> _About this exercise_
How many lines of these entries include the string "according"? State the number alone.

□ □ □ □ □

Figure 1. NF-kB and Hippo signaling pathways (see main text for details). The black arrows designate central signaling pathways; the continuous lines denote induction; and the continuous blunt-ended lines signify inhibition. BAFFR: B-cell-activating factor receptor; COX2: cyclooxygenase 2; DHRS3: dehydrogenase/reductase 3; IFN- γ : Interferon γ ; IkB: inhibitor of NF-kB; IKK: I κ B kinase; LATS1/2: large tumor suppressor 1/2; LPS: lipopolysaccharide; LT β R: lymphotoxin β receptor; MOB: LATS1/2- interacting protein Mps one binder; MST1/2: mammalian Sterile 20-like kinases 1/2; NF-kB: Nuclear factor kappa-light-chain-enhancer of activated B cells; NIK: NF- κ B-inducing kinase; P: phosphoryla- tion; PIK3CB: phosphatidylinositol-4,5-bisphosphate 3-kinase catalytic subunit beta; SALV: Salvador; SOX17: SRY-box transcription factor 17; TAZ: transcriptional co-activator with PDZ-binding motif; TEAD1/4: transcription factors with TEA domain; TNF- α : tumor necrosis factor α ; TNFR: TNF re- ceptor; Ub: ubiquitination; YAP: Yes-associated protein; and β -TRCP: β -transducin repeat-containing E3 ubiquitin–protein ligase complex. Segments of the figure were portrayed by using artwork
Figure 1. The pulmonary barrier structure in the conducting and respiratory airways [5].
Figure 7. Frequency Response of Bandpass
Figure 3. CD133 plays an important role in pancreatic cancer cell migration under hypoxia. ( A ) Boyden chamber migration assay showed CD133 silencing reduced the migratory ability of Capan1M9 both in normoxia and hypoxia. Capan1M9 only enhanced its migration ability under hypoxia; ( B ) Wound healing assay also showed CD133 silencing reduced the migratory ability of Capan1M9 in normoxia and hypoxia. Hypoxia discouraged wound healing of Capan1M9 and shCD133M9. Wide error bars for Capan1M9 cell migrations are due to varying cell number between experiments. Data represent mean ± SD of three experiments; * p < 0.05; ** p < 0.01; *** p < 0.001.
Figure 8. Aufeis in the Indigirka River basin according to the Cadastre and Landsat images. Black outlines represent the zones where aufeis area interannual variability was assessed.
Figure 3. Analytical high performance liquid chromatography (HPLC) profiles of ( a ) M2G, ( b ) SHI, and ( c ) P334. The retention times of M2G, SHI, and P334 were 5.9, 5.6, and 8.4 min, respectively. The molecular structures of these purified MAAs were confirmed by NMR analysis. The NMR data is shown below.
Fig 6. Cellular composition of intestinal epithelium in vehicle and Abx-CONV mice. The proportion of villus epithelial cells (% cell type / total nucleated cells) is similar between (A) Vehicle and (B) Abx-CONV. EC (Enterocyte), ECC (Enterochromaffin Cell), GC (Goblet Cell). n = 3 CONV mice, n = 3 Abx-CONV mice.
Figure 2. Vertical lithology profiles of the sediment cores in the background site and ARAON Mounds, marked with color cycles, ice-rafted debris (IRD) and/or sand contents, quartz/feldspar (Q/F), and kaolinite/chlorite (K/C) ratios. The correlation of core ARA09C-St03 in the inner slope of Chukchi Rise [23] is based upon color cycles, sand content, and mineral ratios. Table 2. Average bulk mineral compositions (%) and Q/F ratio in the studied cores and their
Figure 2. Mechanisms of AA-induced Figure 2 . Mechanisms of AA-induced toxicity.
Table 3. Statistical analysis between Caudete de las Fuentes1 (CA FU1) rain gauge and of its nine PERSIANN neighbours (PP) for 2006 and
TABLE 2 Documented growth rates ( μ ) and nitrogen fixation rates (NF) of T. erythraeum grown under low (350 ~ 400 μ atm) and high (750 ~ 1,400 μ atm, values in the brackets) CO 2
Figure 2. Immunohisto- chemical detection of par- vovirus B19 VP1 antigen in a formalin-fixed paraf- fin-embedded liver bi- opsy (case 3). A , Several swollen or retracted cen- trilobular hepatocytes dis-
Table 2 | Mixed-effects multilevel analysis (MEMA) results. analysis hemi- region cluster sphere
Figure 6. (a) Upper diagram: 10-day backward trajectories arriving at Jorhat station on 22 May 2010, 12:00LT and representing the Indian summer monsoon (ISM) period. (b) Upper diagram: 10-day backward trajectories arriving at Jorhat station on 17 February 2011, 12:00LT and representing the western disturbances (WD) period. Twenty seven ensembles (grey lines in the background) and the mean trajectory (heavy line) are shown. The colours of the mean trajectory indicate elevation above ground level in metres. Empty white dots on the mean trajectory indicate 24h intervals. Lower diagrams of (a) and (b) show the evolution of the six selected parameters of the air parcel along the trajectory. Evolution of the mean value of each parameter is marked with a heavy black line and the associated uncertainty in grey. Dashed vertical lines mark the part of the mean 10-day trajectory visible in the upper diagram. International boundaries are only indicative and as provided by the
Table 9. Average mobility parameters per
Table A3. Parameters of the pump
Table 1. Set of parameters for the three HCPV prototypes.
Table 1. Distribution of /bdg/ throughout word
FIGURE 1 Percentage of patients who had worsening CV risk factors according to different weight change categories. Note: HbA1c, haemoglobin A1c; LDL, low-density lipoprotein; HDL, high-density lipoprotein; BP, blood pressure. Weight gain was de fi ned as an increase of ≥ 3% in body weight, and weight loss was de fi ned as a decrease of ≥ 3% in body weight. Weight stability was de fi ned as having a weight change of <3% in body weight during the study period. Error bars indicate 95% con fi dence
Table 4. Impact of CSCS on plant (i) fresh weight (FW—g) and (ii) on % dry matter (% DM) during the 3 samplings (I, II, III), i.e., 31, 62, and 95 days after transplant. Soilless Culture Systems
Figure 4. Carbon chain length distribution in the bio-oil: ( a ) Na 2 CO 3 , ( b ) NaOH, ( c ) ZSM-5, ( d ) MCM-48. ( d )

□ □ □ □ □

> _Completed task_
2